26 aprile 2013
Commento di Sergio Ghirardi alla performance di ieri di Saviano a Servizio Pubblico e all’articolo di oggi di Jacopo Fo sul Fatto Quotidiano: Caro Saviano: vuoiparlare di sogni mentre l’Italia muore?
Sogni
e desideri hanno una connessione fortissima che va però verificata ogni volta
dall'intelligenza sensibile. Ci sono i sogni e ci sono gli incubi. Ci sono i
sogni individuali e i sogni collettivi.
È
tipico di chi vive nel privilegio oggettivo (in un mondo di spettatori) della
soggettività, affermare il sogno come una forma d'arte, una creatività
individuale mentre chi non ha altro da perdere che le propria forza lavoro
sogna più spesso, modestamente, la creazione di condizioni collettive di
libertà, uguaglianza e fraternità.
Come
unire le due peripezie e i due mondi separati che le esprimono trovando le
unità oltre le differenze?
L'auspicio
di Saviano è lodevole, ma per sognare insieme bisogna prima rompere con la
violenza collettiva dello Stato e del Mercato. Certo l'ideologia della lotta
armata è stata un tragico recupero della volontà di operare una rivoluzione
sociale dall'anima pacifica in un'epoca confusa di autoritarismo anche in nome
dei diseredati.
40
anni dopo, la terza via comincia a delinearsi, ma non ci si può illudere che
sia un giardino fiorito.

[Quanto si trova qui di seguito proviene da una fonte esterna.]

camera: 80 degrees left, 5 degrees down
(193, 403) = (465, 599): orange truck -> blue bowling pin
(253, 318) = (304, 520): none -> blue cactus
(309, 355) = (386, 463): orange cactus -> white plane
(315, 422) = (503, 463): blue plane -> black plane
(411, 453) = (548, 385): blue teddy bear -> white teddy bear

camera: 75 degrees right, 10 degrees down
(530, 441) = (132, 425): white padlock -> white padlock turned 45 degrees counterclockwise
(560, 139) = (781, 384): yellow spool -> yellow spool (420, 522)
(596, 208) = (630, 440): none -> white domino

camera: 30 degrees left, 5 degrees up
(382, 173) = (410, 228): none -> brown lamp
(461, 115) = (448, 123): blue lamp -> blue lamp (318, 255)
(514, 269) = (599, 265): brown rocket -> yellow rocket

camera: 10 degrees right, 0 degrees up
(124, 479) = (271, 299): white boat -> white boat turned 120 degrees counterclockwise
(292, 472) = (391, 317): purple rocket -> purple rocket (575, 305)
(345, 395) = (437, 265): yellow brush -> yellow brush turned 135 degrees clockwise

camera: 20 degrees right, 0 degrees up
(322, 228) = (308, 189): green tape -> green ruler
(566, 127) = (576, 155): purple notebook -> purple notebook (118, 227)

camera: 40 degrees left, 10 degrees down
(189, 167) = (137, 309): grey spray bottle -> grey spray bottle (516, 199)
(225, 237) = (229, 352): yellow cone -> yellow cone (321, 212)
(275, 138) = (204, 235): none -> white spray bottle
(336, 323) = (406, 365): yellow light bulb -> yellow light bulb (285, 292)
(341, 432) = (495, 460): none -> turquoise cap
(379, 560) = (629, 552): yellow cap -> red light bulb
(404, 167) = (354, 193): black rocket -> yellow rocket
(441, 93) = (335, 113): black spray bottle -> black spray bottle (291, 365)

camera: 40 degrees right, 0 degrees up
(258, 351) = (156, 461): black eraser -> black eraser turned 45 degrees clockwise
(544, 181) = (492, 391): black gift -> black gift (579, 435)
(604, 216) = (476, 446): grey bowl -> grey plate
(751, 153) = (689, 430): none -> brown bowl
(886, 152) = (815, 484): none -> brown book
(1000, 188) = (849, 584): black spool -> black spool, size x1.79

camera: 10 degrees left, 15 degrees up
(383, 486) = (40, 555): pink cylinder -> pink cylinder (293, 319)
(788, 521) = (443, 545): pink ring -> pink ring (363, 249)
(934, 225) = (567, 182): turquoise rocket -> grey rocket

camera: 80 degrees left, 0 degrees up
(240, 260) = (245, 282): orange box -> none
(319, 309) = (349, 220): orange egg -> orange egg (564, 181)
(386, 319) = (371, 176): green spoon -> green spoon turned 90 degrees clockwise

Il Cile di ieri e le Diaz di oggi restano in agguato e
il potere mafioso uccide quando ne ha bisogno. Il manicheismo
pacifismo/bellicismo va superato, non rimosso, e per questo c'è un solo modo
gandhiano e non cristiano: né guerrieri, né martiri, quando ci si rende conto
che lo Stato non è più niente e sta a noi essere tutto.